## Your objective
Which lines in the records below hold the word "available"? Copy each of them.

┏━━

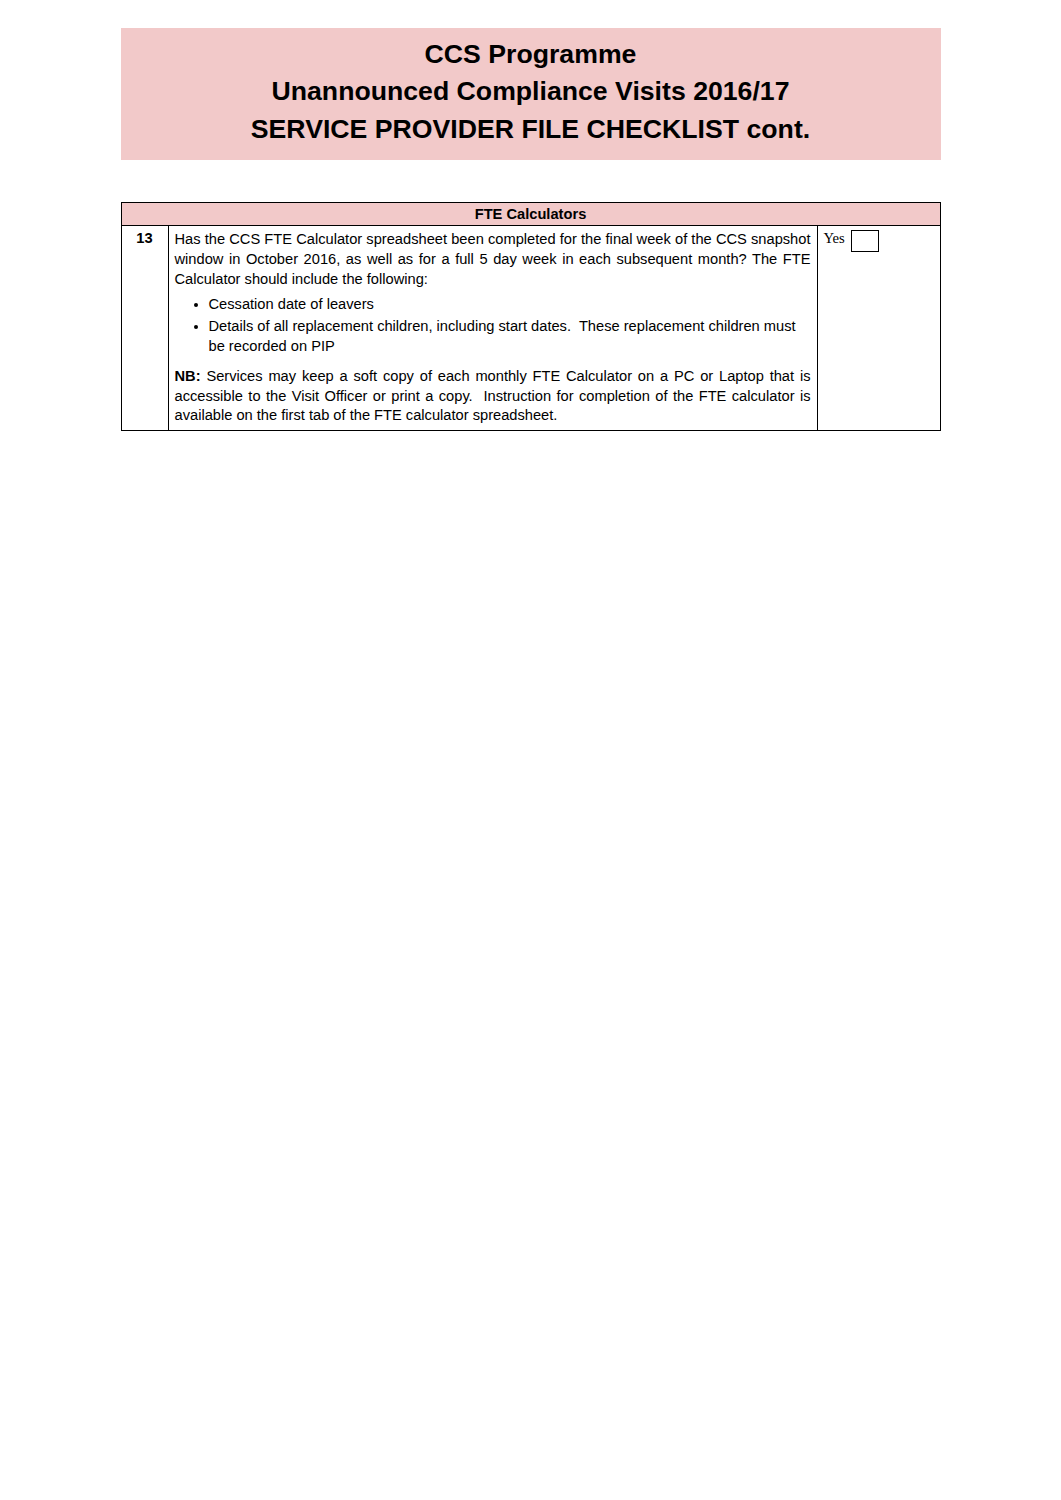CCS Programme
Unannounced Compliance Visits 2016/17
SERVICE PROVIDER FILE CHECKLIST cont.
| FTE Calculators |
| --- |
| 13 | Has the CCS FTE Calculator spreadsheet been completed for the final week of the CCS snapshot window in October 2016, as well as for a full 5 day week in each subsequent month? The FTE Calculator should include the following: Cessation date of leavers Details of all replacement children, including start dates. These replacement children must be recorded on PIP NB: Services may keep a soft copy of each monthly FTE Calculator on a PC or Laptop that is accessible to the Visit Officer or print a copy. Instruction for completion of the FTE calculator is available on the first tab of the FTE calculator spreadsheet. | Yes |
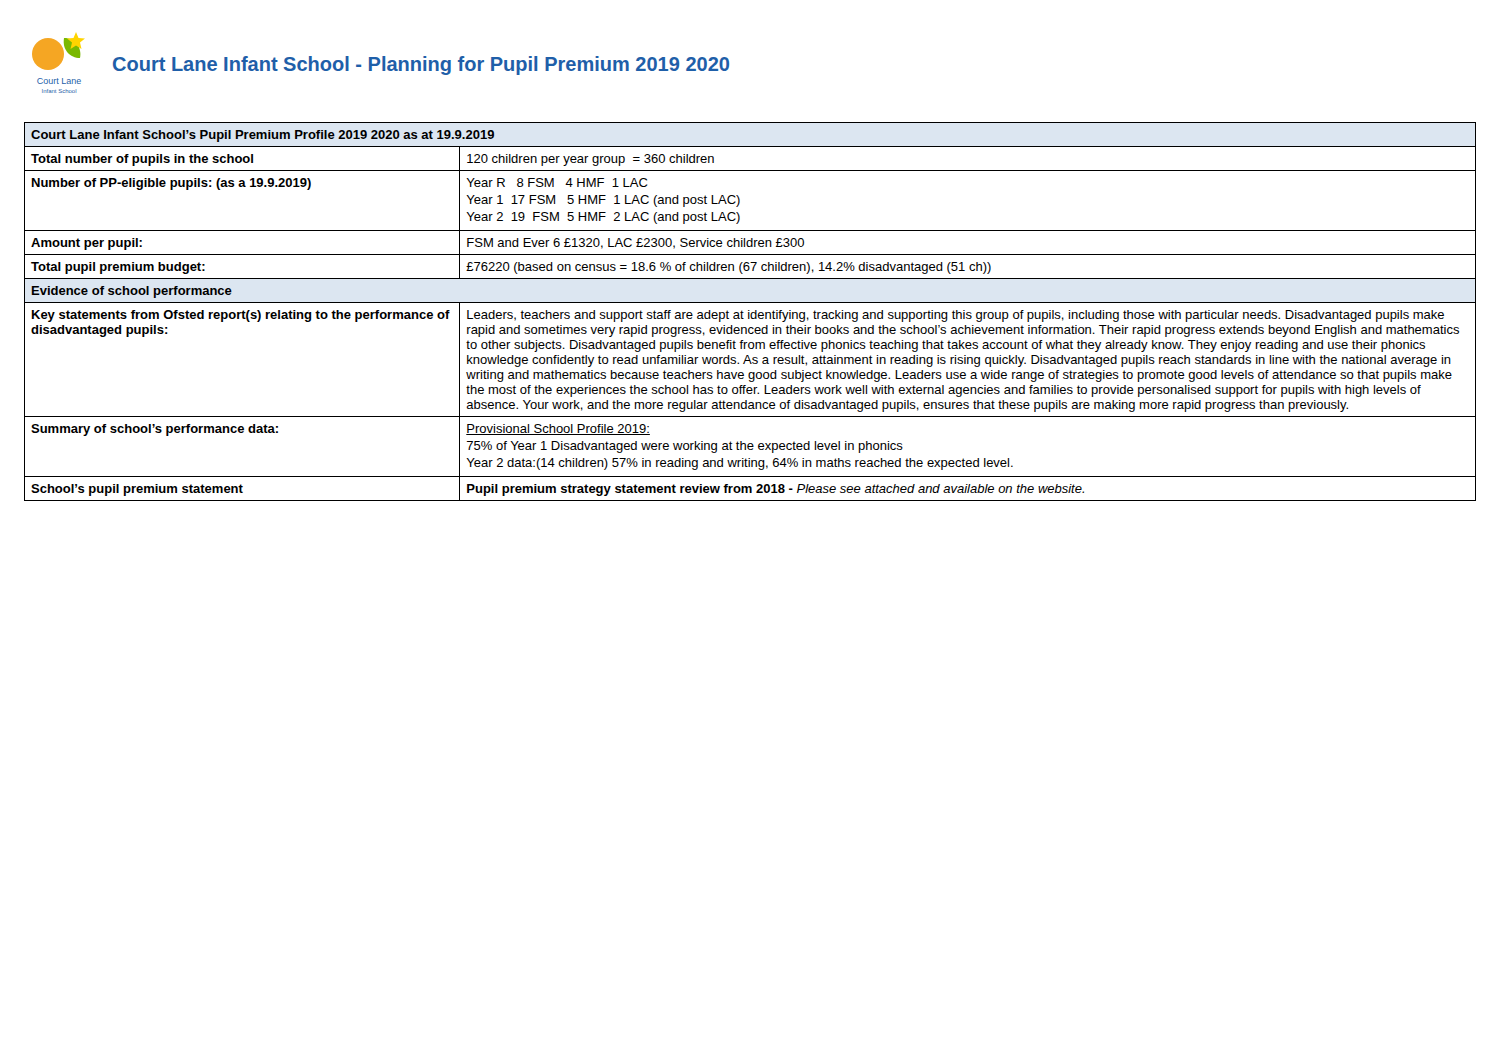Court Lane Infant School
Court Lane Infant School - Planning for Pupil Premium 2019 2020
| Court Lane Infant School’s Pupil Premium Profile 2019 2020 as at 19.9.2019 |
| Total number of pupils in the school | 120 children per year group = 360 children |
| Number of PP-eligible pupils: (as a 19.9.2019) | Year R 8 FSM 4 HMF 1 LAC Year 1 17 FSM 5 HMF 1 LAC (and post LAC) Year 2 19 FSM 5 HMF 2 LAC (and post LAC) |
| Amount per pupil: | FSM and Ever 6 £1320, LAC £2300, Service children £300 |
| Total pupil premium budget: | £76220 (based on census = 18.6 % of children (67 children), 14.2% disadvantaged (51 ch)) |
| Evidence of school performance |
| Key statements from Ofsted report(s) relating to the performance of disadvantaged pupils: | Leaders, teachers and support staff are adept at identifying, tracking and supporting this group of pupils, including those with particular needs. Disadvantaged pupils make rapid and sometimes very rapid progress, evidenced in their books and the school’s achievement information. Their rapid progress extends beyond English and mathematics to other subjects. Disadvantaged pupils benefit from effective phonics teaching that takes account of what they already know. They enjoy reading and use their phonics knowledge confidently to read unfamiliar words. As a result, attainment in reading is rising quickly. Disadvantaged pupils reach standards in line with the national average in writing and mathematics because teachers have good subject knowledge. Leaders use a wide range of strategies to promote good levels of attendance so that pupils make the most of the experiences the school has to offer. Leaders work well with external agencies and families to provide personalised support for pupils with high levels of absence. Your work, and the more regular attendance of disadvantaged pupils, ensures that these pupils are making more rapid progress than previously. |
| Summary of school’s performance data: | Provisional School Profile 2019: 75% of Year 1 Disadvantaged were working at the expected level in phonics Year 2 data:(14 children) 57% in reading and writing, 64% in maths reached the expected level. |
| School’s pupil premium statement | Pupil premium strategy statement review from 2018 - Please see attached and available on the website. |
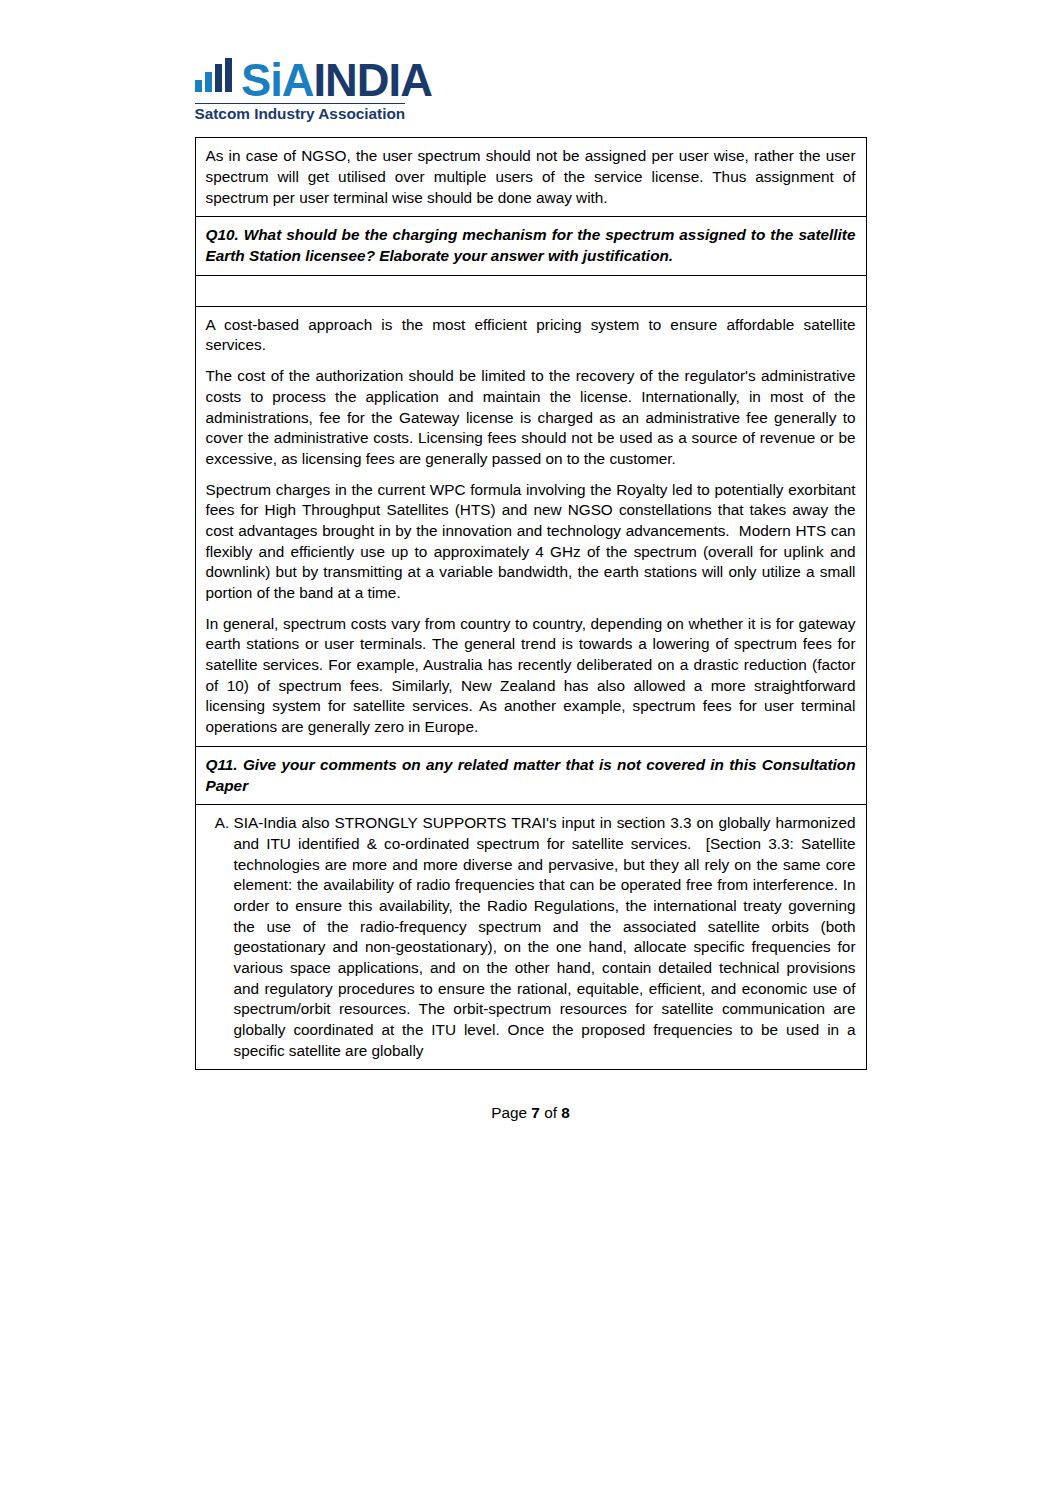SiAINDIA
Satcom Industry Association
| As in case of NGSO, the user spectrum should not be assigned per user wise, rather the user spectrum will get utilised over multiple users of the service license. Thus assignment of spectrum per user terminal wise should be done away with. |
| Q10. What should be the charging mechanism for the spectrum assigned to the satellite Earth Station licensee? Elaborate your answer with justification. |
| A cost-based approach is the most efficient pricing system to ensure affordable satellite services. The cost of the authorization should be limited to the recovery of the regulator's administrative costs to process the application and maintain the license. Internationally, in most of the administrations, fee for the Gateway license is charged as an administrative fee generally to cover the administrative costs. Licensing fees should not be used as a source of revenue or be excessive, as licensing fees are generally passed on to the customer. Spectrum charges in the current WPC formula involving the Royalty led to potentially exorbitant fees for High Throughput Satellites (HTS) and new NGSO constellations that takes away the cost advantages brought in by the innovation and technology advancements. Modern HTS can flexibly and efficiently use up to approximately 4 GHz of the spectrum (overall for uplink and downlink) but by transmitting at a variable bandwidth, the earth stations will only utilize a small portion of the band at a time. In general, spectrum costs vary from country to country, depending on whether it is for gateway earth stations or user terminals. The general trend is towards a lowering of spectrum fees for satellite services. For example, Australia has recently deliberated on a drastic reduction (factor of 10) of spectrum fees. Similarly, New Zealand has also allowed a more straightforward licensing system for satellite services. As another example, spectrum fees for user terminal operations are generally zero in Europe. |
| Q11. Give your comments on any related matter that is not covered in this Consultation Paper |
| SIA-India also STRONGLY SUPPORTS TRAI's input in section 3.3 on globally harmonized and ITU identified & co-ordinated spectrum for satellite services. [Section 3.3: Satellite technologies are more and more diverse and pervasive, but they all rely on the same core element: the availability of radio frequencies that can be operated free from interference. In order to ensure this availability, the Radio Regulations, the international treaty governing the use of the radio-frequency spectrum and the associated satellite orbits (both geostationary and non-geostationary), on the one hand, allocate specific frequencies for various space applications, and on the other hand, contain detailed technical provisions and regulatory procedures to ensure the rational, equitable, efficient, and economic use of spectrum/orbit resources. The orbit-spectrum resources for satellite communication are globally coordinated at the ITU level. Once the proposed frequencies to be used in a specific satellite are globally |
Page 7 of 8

┗━━

## Task solution
| 13 | Has the CCS FTE Calculator spreadsheet been completed for the final week of the CCS snapshot window in October 2016, as well as for a full 5 day week in each subsequent month? The FTE Calculator should include the following: Cessation date of leavers Details of all replacement children, including start dates. These replacement children must be recorded on PIP NB: Services may keep a soft copy of each monthly FTE Calculator on a PC or Laptop that is accessible to the Visit Officer or print a copy. Instruction for completion of the FTE calculator is available on the first tab of the FTE calculator spreadsheet. | Yes |
| School’s pupil premium statement | Pupil premium strategy statement review from 2018 - Please see attached and available on the website. |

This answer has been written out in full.